(Per-instance keypoint data)

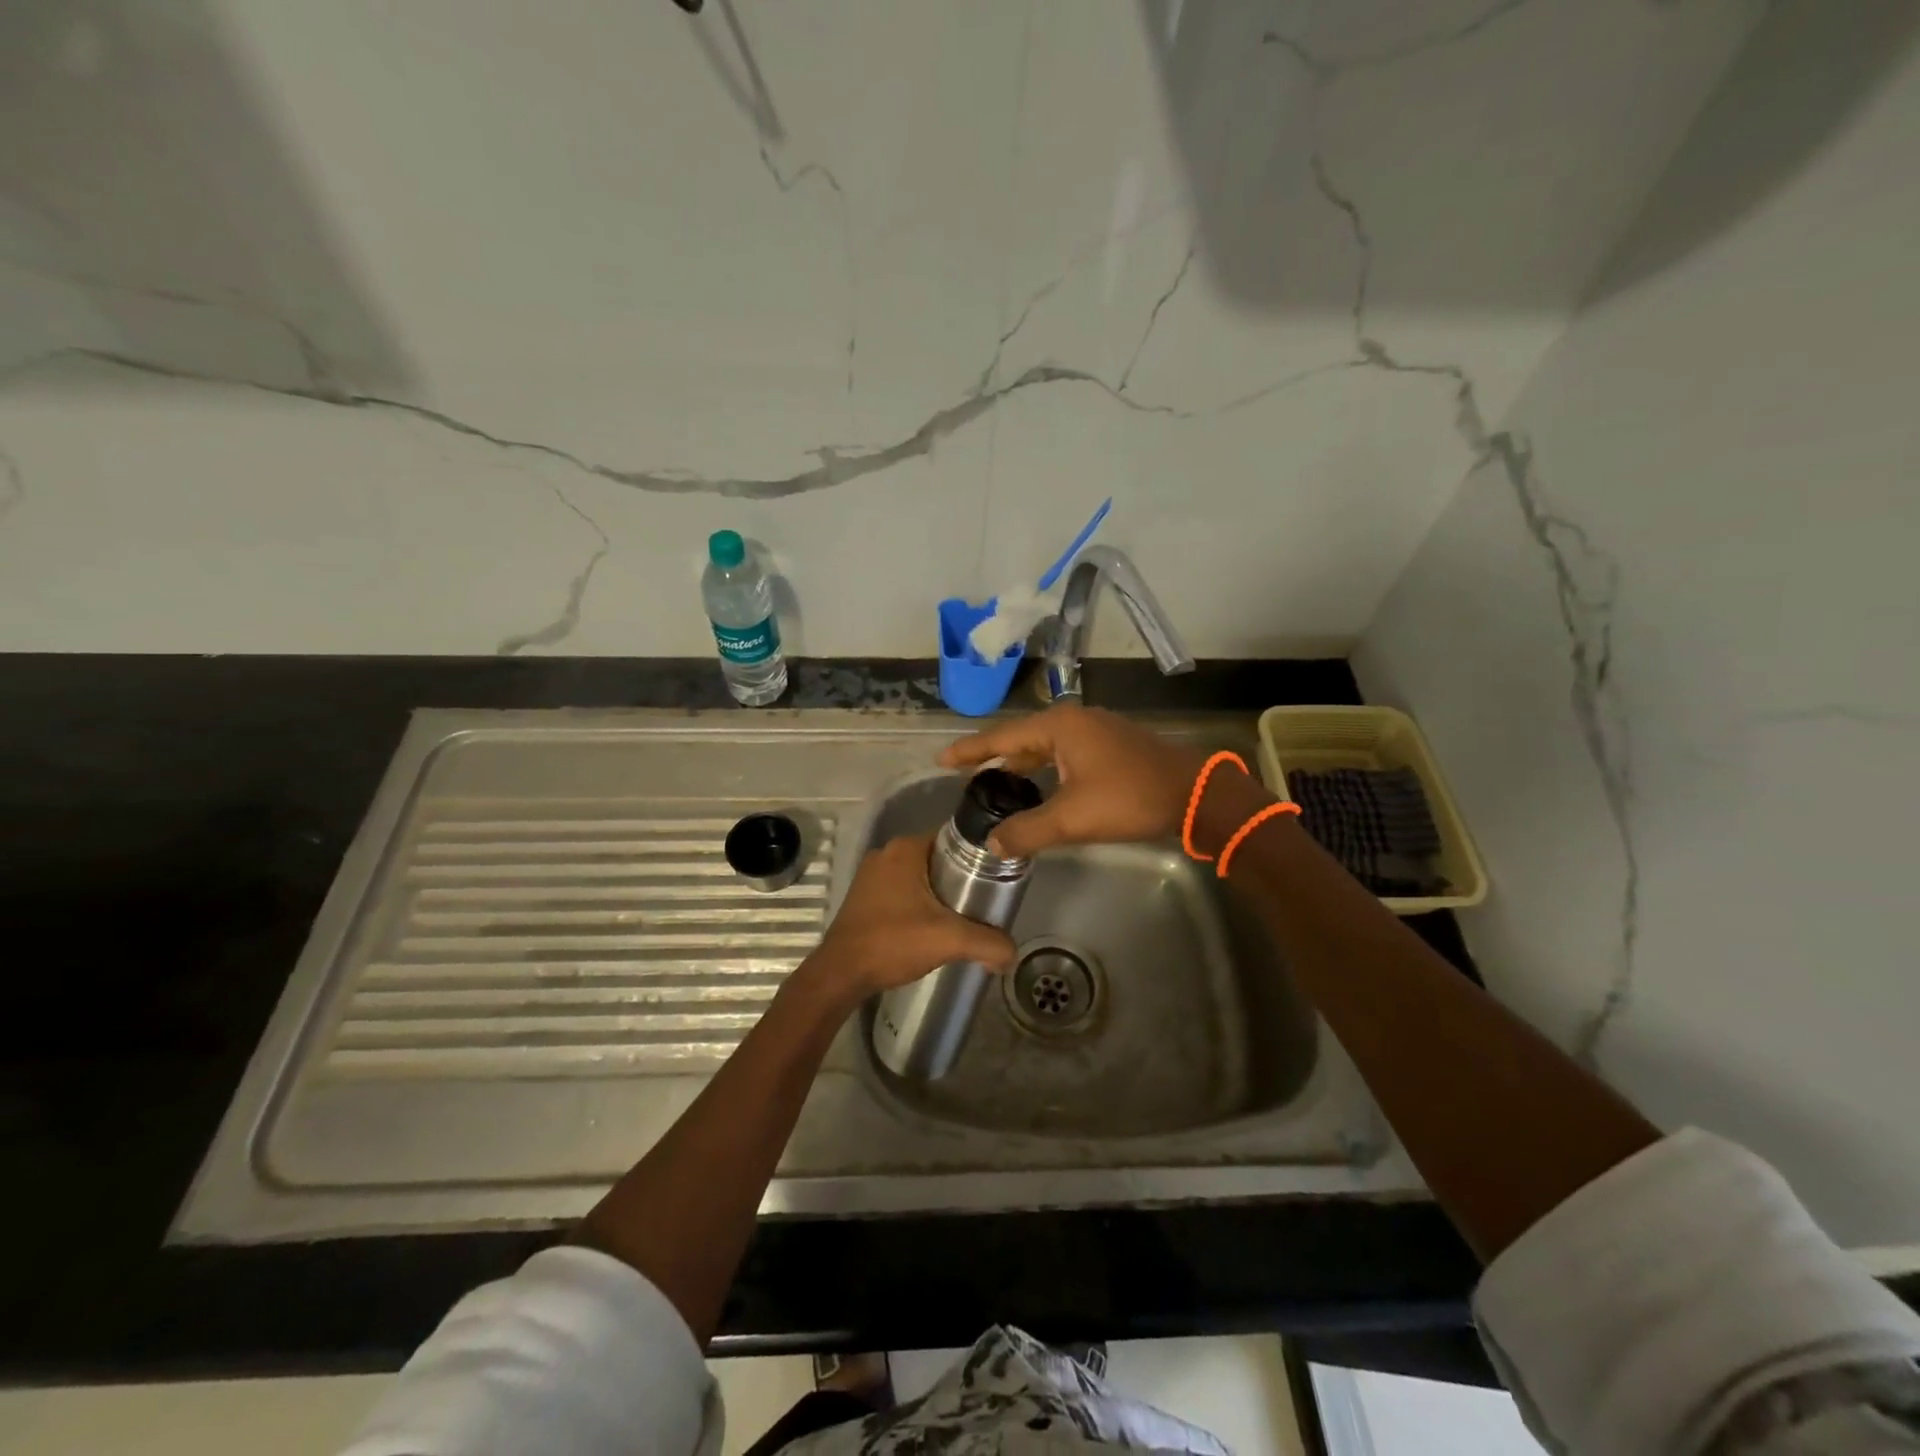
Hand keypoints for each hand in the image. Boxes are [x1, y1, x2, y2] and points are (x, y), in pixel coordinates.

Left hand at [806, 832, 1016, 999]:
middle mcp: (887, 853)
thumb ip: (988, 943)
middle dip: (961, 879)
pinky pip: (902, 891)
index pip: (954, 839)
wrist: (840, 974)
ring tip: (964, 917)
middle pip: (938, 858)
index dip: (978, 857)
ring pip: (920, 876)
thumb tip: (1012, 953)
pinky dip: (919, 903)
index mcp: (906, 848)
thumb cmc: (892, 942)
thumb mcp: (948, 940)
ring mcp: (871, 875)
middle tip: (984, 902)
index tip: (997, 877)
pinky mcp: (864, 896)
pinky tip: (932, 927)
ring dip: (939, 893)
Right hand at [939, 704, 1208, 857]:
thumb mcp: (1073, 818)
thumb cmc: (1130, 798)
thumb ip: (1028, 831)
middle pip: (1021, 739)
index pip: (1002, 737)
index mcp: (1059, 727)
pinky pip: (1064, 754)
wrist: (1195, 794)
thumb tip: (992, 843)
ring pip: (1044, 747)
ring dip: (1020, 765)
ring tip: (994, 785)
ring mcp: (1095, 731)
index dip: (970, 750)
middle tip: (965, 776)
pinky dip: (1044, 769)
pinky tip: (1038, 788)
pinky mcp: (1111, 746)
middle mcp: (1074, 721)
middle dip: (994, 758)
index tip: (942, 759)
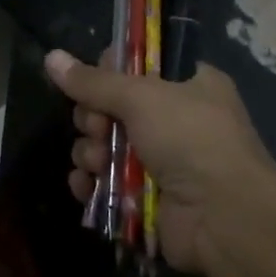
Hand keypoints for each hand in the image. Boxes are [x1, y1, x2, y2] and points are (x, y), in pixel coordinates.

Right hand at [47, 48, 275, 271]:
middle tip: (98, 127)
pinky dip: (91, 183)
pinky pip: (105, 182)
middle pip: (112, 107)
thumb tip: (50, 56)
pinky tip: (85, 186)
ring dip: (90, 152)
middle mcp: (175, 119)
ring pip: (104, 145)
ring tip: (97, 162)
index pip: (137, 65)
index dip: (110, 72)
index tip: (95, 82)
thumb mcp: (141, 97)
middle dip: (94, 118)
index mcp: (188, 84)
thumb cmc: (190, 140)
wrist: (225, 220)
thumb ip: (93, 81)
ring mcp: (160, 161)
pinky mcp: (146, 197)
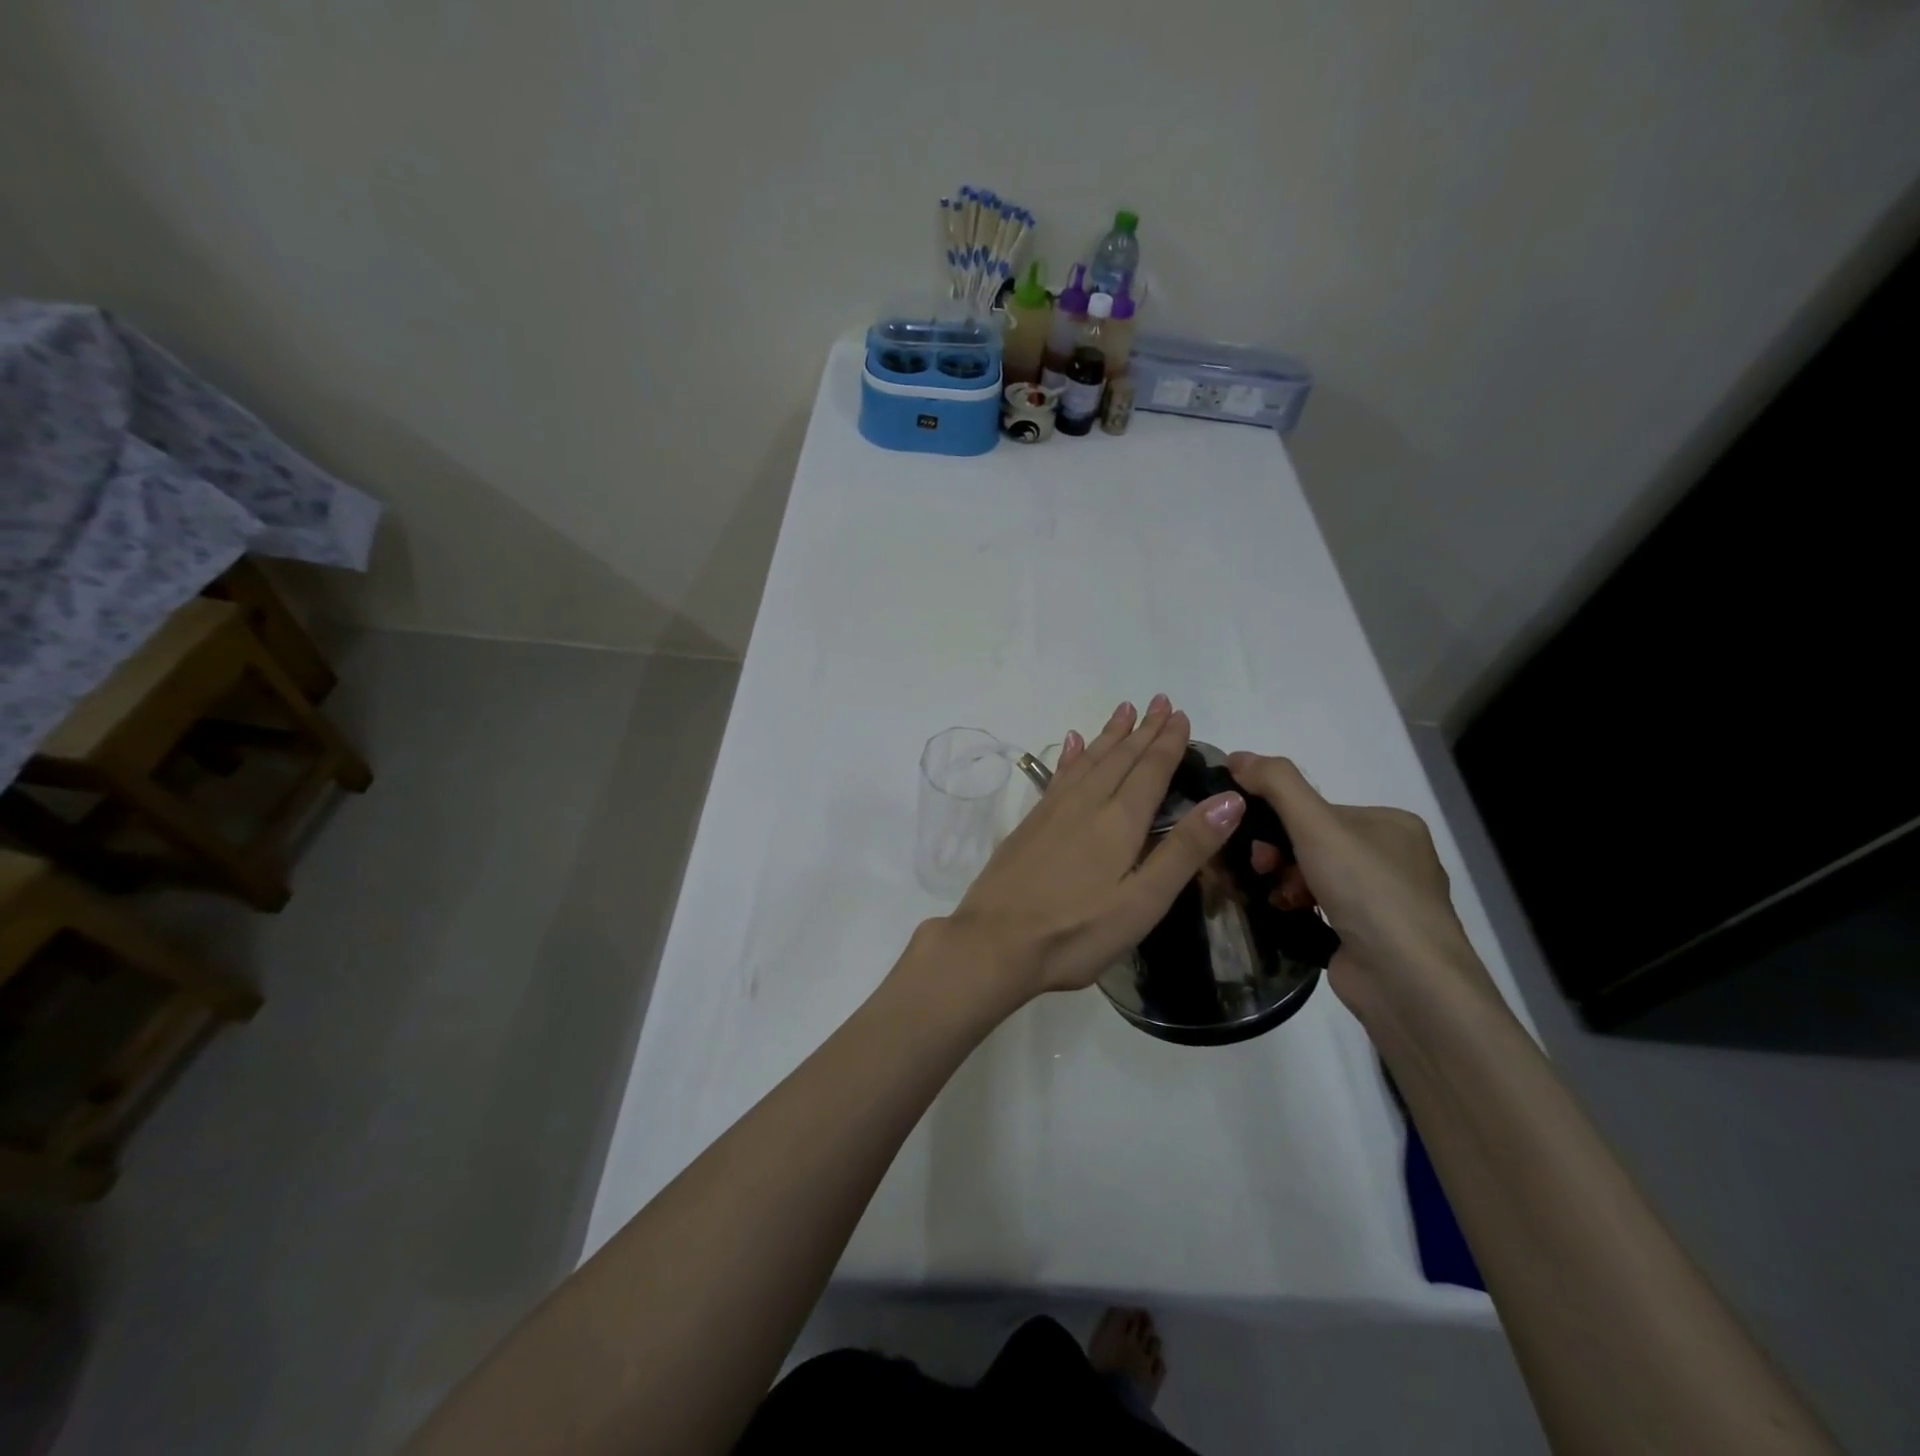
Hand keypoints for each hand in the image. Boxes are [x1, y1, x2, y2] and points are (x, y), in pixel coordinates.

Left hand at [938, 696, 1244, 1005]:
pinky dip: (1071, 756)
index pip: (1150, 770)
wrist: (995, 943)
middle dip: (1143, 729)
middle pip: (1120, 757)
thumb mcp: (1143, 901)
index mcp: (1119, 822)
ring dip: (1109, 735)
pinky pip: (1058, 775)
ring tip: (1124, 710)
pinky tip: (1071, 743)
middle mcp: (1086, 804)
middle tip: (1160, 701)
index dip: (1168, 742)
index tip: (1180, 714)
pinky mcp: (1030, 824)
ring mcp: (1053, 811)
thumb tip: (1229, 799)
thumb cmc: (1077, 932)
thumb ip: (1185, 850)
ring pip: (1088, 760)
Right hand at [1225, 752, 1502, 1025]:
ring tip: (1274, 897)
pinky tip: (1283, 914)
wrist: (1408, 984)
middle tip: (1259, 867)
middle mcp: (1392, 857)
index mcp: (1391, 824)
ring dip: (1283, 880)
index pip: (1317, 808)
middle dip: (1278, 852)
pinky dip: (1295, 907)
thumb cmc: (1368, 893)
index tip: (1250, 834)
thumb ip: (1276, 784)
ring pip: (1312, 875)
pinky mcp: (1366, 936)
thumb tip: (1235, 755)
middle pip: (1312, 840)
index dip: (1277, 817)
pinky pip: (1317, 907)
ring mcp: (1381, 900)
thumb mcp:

| Your goal |
Check each line in the records above for the word "Right". Return those that have it.

| Response to this exercise |
Right hand at [939, 704, 1208, 857]:
Right hand at [47, 48, 275, 271]:
Right hand at [1225, 752, 1502, 1025]:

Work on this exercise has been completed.